L’economia del nostro Paese prova a rialzare la testa. Segnali incoraggianti sono arrivati ieri dai dati Istat sulla fiducia delle imprese (l’indice generale si è portato ai massimi dall’ottobre 2018 e sopra quota 100, al livello di 101,2 punti dai 99,3 del mese precedente). Stesso trend anche per i consumi (a luglio l’indice è salito oltre le attese a 113,4 punti dai 109,8 di giugno). A soffrire ancora è, invece, il settore manifatturiero che a luglio è sceso ai minimi dal 2015.
Al di là dei dati statistici, anche dal contatto diretto con le imprese si inizia a respirare un clima positivo. Non è però una percezione diffusa e riguarda solo alcuni comparti. «Chi opera in settori che stanno crescendo moltissimo, come la farmaceutica, il packaging o alcuni rami della produzione di elettrodomestici, ha un atteggiamento molto positivo – dice Lucio Poma, responsabile scientifico di Industria e Innovazione di Nomisma -. Altre aree sono ancora in flessione e non vivono questa ripresa». Per l’esperto, vanno molto bene quelle imprese che hanno capito il cambiamento che stava avvenendo e hanno imboccato la traiettoria dell’Industria 4.0 e dell’innovazione tecnologica, di filiera e organizzativa.
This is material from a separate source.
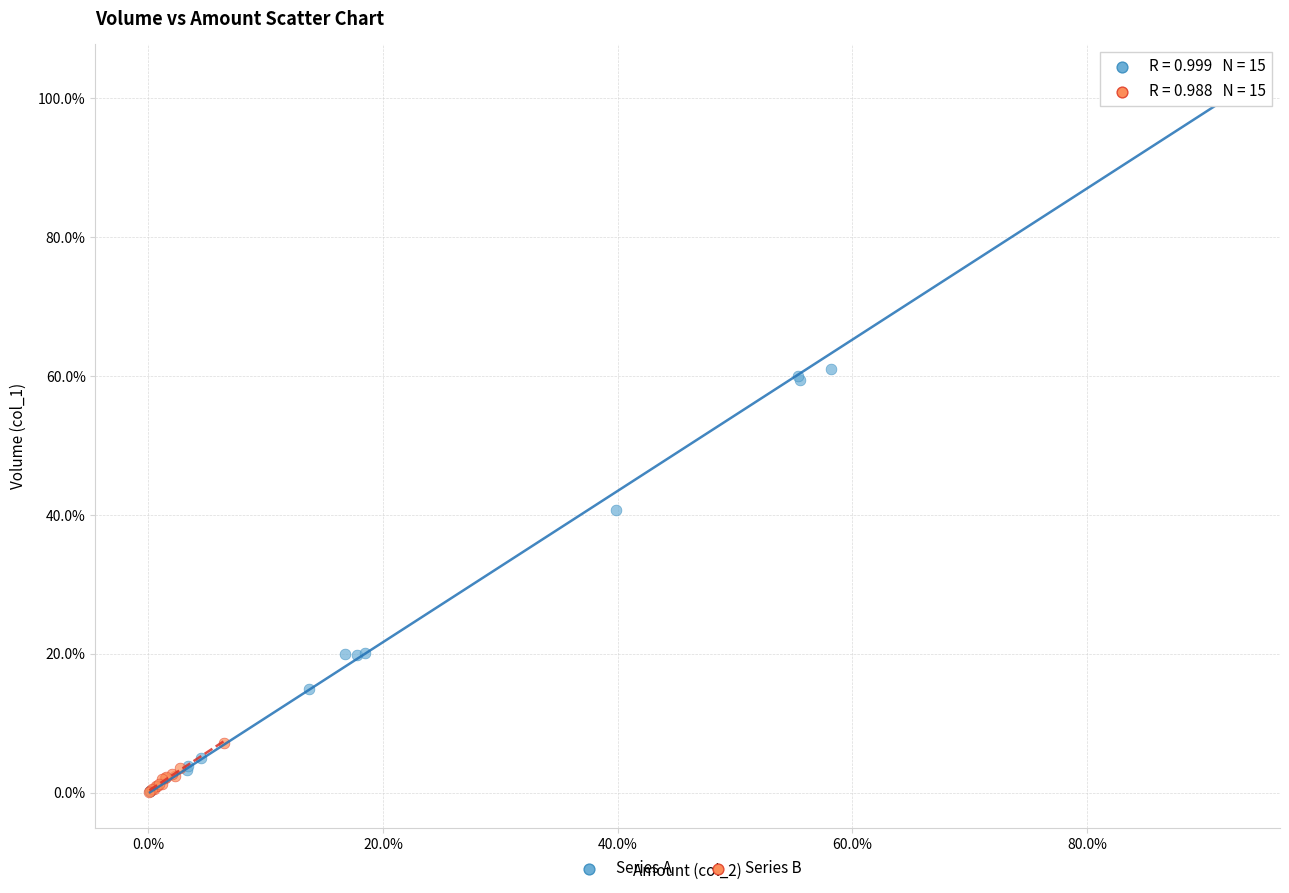

What are all the series names shown in the legend?

Series A, Series B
La speranza è che ci possa essere un effetto contagio da parte di queste società più virtuose anche sulle altre aziende. «In generale non si vedono segnali di una vera svolta generalizzata».
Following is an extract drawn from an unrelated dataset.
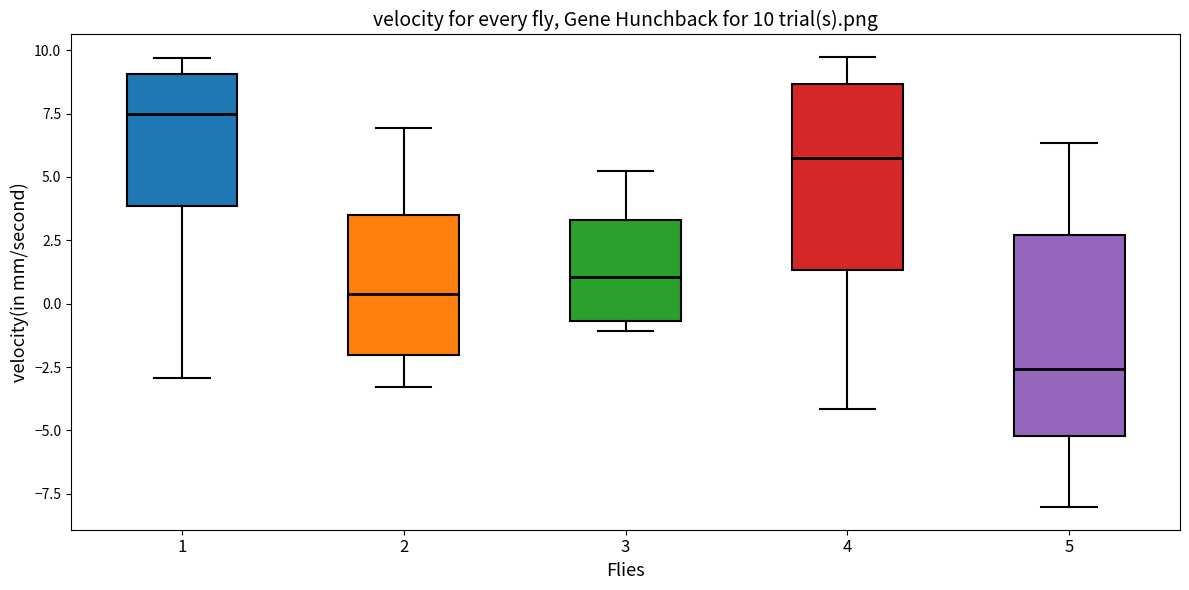

Comparing the boxes themselves (not the whiskers), which one is the tallest?

5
Concorda Giorgio Barba Navaretti, Professore di Economia all’Università di Milano: «Il quadro è misto. Ci sono imprese nel nostro Paese che sono estremamente competitive e con una resilienza sicuramente rafforzata dopo la grande crisi ma rimane l’incertezza del quadro politico e internazionale che pesa».
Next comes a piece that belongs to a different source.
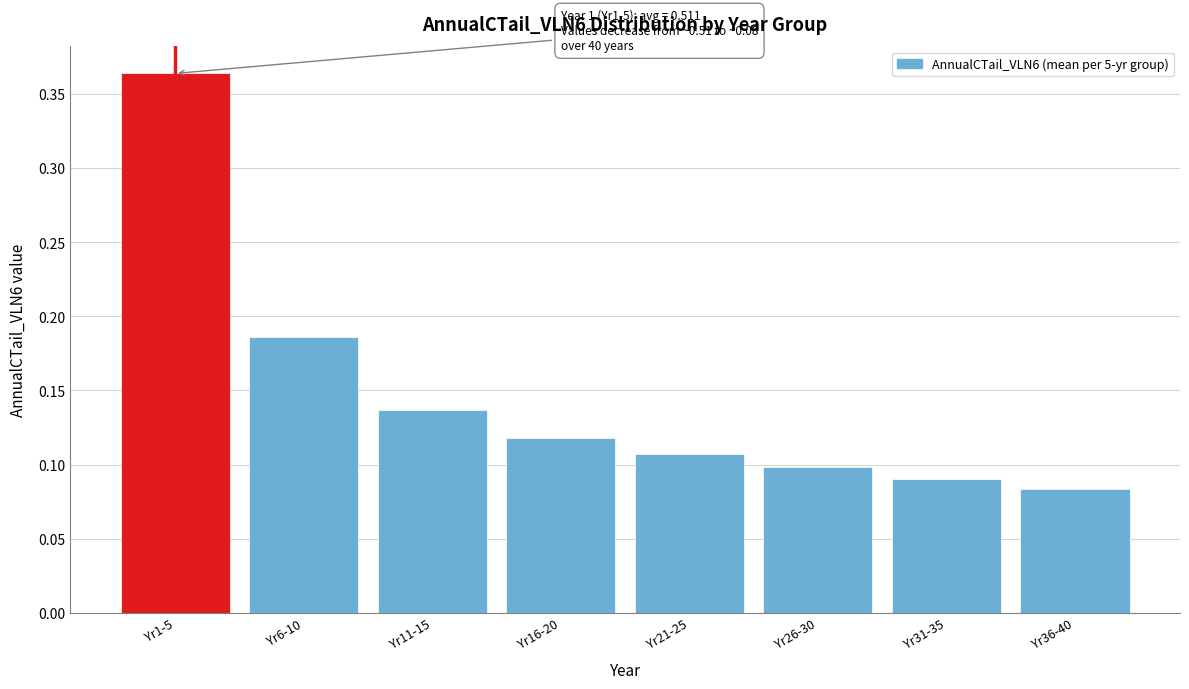

Which category has the highest value across all series?

Yr1-5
I rischi? Li ricorda Giuseppe Russo, economista e Direttore del Centro di ricerche Einaudi. Gli occhi sono puntati sui numeri dell’export. «Negli ultimi tre mesi c’è stata una contrazione del commercio internazionale e non si vedeva dal 2008. Il fatto che ci sia stato questo freno è una minaccia per il nostro Paese che è un Paese esportatore». Il calo è avvenuto sull’onda della guerra commerciale tra Usa e Cina. «Se questo trend dovesse perdurare avremmo una flessione anche nel commercio in Europa che è molto esposta, insieme all’Italia, agli andamenti internazionali». Si tratta per ora di variazioni lievi ma il futuro è incerto. Perché questo momento favorevole prosegua occorre che si diradino le nubi sugli scambi internazionali. E’ quel che potrebbe accadere dopo le elezioni in Usa, nel novembre dell’anno prossimo.